Groupality is an issue that surfaces vehemently during meetings. The experiences narrated tell tales of use motivators that are situated within the relationships with others and within the group. When participants look at themselves, at their process and participation in GAM meetings, they place value upon this participation which leads to improvement. During meetings, participants modify their forms of expression, attention, introspection, and they value the group as a protective space. They talk about their own experiences of growth in autonomy and gestures of use reduction since they began to frequent the group. These reports embody a force of contraction of this groupality where an ethic of respect to the person and their experience is constructed, favoring responsibility and a higher level of collective commitment.
This experience in constructing a GAM approach with basis on service worker training to moderate user groups needs to be looked at. For the approach to be instated, a support process is necessary where a support researcher takes part in regular meetings with the team. This support strategy demands permanent visibility for the process of care of self, and in managing the relationships that are established between power, knowledge, and affection, present throughout the experience. It also insists on the subjective dimension of this work, dismantling the idea of training as technical qualification and as a transmitter of knowledge, working against an administrative, protocol-based, and vertical rationality. Within this support strategy, the processing of work experiences places the instituted forms of health practices under analysis and opens up the possibility of instituting new processes.

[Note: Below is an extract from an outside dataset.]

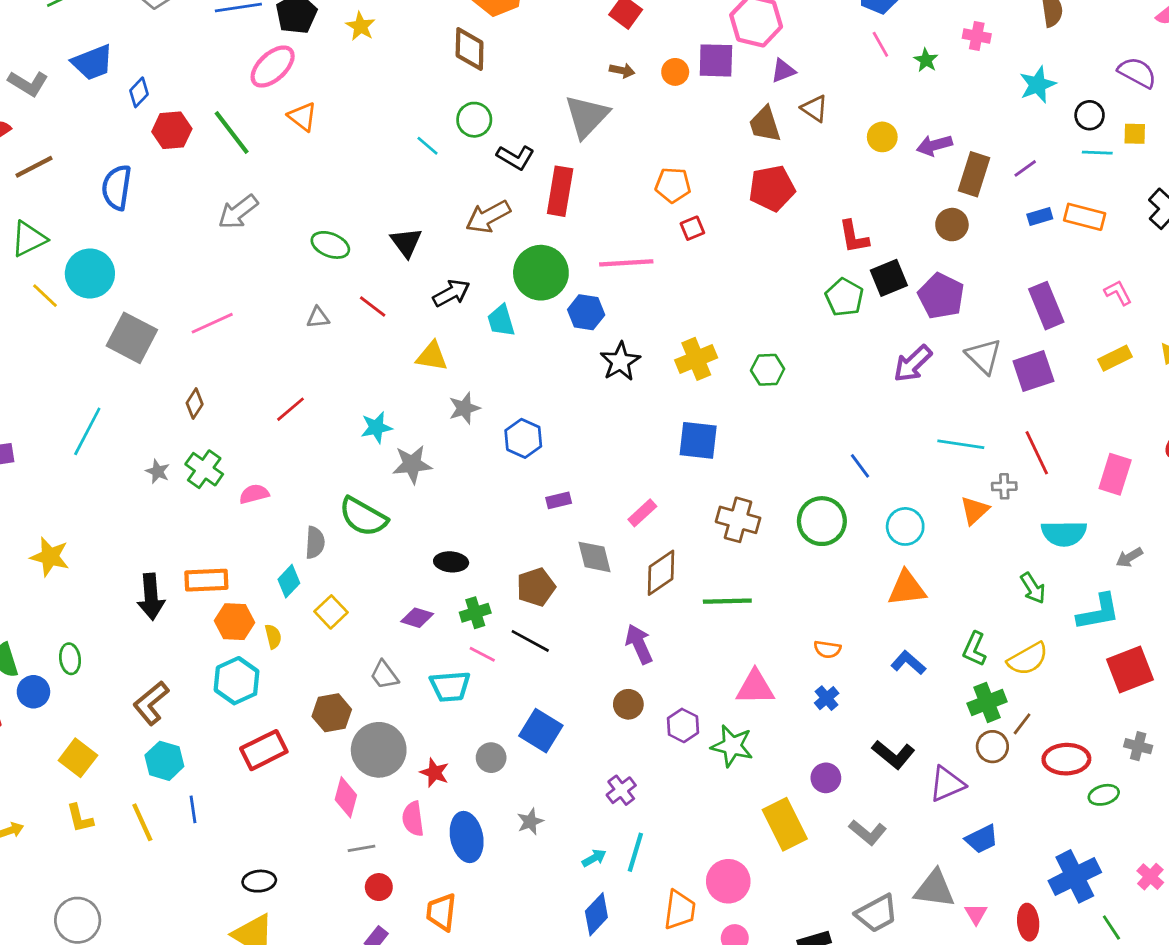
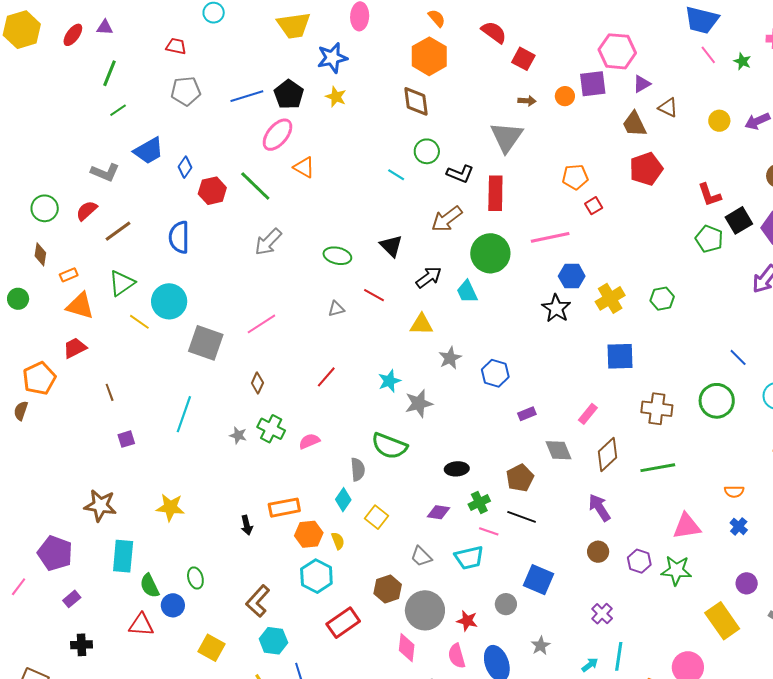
blue hexagon: (586, 312) -> (572, 276), moved
black arrow: (151, 597) -> (247, 525), size x0.6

This support then establishes a creative dynamic that is circular and a multiplier: the workers who take part in this support are supported, and become, in turn, supporters. The support strategy sets in motion an ethical-political positioning that encourages connections between management and care, clinic and policy; without this, the processes analyzed above would not be possible.
The main challenges of this experience can be observed in the overload of worker activities, limiting regular participation in the groups, and in the need for communication with other CAPS professionals about the GAM approach, avoiding referrals that do not respect the desire of users to participate in the group, a key aspect in our eyes: autonomy.
Conflict of Interest: We acknowledge that there is no conflict of interest at this paper.